Saved data entries
+ + + + + + +
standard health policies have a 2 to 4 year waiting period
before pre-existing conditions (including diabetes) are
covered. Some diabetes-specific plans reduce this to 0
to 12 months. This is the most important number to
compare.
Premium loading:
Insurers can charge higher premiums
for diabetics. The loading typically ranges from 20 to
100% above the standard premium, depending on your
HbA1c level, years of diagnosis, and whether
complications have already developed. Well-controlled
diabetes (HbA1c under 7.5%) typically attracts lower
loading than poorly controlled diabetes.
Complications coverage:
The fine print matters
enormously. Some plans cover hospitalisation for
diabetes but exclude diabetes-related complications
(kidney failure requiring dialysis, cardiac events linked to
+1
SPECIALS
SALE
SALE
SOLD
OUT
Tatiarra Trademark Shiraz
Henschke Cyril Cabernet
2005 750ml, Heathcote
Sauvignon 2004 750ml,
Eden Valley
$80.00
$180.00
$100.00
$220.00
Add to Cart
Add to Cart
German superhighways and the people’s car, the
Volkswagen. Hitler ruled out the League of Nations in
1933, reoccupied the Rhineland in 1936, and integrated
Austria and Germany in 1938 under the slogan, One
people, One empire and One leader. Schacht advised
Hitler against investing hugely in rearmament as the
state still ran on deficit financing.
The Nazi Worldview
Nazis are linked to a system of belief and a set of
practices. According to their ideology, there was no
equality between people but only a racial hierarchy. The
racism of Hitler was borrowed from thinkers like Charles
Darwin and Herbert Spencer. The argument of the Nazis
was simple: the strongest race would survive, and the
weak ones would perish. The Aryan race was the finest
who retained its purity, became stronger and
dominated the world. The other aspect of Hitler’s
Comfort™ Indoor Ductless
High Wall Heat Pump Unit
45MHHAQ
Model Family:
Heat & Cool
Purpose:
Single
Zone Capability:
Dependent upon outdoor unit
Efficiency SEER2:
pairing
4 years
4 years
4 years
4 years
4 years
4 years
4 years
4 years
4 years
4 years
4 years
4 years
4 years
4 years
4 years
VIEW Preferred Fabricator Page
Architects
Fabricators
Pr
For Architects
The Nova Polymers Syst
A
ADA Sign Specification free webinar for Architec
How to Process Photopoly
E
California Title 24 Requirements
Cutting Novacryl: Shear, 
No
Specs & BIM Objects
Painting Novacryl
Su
+ + + + + + +
About this exercise >>
What is needed is an exact copy of every record above.

Expected output >>
standard health policies have a 2 to 4 year waiting period
before pre-existing conditions (including diabetes) are
covered. Some diabetes-specific plans reduce this to 0
to 12 months. This is the most important number to
compare.
Premium loading:
Insurers can charge higher premiums
for diabetics. The loading typically ranges from 20 to
100% above the standard premium, depending on your
HbA1c level, years of diagnosis, and whether
complications have already developed. Well-controlled
diabetes (HbA1c under 7.5%) typically attracts lower
loading than poorly controlled diabetes.
Complications coverage:
The fine print matters
enormously. Some plans cover hospitalisation for
diabetes but exclude diabetes-related complications
(kidney failure requiring dialysis, cardiac events linked to
+1
SPECIALS
SALE
SALE
SOLD
OUT
Tatiarra Trademark Shiraz
Henschke Cyril Cabernet
2005 750ml, Heathcote
Sauvignon 2004 750ml,
Eden Valley
$80.00
$180.00
$100.00
$220.00
Add to Cart
Add to Cart
German superhighways and the people’s car, the
Volkswagen. Hitler ruled out the League of Nations in
1933, reoccupied the Rhineland in 1936, and integrated
Austria and Germany in 1938 under the slogan, One
people, One empire and One leader. Schacht advised
Hitler against investing hugely in rearmament as the
state still ran on deficit financing.
The Nazi Worldview
Nazis are linked to a system of belief and a set of
practices. According to their ideology, there was no
equality between people but only a racial hierarchy. The
racism of Hitler was borrowed from thinkers like Charles
Darwin and Herbert Spencer. The argument of the Nazis
was simple: the strongest race would survive, and the
weak ones would perish. The Aryan race was the finest
who retained its purity, became stronger and
dominated the world. The other aspect of Hitler’s
Comfort™ Indoor Ductless
High Wall Heat Pump Unit
45MHHAQ
Model Family:
Heat & Cool
Purpose:
Single
Zone Capability:
Dependent upon outdoor unit
Efficiency SEER2:
pairing
4 years
4 years
4 years
4 years
4 years
4 years
4 years
4 years
4 years
4 years
4 years
4 years
4 years
4 years
4 years
VIEW Preferred Fabricator Page
Architects
Fabricators
Pr
For Architects
The Nova Polymers Syst
A
ADA Sign Specification free webinar for Architec
How to Process Photopoly
E
California Title 24 Requirements
Cutting Novacryl: Shear, 
No
Specs & BIM Objects
Painting Novacryl
Su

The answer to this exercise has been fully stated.